In order to prevail at court in a case for Passing Off it is essential to first prove the existence of a reputation. That is to say, to demonstrate that the product or service at hand has a positive image in the eye of the general public thanks to which the product/service has a market of potential customers who are interested in purchasing it.
At the same time, one must demonstrate at court that the defendant misleads customers. This should be done by means of what has come to be called in case law the “Three Tests” or the “Triangle Test”: First, the original product (or service) is compared with the counterfeit product (or service). Their appearance and the phonetic characteristics of the name are examined. Secondly, the consumer audience is examined and whether it is likely to confuse the original product with the counterfeit. Finally, other circumstances which may be relevant are examined.
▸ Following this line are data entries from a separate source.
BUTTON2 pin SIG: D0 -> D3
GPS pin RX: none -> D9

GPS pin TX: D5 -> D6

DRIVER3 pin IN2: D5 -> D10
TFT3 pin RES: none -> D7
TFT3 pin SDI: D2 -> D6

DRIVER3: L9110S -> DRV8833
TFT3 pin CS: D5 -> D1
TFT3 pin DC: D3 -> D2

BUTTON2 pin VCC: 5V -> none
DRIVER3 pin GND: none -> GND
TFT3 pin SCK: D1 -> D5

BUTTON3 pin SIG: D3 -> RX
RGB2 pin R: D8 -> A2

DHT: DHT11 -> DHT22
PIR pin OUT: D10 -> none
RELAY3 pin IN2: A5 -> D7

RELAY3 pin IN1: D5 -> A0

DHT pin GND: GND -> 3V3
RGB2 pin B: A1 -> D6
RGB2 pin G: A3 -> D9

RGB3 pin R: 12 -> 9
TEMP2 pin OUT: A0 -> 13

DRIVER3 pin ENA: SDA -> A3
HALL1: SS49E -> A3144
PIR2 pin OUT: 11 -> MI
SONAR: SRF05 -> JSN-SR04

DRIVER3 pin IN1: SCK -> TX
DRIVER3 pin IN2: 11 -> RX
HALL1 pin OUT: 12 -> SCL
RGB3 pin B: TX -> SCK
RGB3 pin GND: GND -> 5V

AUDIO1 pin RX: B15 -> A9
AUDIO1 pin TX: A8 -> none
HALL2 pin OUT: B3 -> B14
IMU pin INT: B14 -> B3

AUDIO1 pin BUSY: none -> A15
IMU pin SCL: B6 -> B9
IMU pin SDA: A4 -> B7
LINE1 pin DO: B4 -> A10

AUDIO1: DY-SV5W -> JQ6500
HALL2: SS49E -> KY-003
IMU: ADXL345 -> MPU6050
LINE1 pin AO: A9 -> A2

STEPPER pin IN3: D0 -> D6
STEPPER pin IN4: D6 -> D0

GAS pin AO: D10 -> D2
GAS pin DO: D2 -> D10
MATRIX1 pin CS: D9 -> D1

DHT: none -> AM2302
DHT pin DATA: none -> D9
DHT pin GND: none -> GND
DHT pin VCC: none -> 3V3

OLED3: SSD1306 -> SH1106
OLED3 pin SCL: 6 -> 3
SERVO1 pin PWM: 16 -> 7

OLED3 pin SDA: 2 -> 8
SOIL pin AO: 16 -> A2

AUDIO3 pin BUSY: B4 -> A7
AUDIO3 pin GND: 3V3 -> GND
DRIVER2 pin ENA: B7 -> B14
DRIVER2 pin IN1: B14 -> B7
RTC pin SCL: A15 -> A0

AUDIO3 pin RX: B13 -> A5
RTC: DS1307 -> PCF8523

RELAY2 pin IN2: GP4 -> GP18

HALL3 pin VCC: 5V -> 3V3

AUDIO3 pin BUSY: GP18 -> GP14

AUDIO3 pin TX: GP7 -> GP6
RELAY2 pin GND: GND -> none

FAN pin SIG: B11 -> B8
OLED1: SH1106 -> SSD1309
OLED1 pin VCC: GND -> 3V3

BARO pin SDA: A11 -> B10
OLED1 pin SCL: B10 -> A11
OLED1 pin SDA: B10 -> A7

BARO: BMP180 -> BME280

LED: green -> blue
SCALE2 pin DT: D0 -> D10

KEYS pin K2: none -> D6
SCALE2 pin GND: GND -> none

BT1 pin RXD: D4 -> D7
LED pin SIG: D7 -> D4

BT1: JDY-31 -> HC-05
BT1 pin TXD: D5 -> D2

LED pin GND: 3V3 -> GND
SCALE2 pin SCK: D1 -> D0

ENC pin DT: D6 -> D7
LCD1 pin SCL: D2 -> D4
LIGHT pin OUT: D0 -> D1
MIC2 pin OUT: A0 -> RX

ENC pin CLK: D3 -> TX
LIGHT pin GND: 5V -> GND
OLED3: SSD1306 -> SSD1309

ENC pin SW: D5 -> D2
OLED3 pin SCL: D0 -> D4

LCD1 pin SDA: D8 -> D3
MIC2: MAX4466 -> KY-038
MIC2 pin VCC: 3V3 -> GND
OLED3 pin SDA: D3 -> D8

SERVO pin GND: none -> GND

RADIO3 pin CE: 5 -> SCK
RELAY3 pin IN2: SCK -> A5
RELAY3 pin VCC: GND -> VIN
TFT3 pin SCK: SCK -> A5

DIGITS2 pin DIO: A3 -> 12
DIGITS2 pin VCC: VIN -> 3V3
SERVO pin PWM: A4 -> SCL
An additional prohibition in the law is the prohibition against providing a customer with a misleading description. That is to say, there is a prohibition against publishing information regarding a business, profession, assets or service when the business who publishes such information knows or should have known that the information is incorrect.
Similarly, the law prohibits Unfair Interference. This legal prohibition stipulates that a business will not unfairly prevent or burden customers, employees or agents’ access to a business, assets or services of another. Unfair Interference is generally relevant to misleading conduct done on the Internet with regard to Domain Names, i.e. luring web users to a competing website with a similar name.
The above is an overview and does not constitute a legal advice. Professional legal advice requires individual examination of the specific circumstances.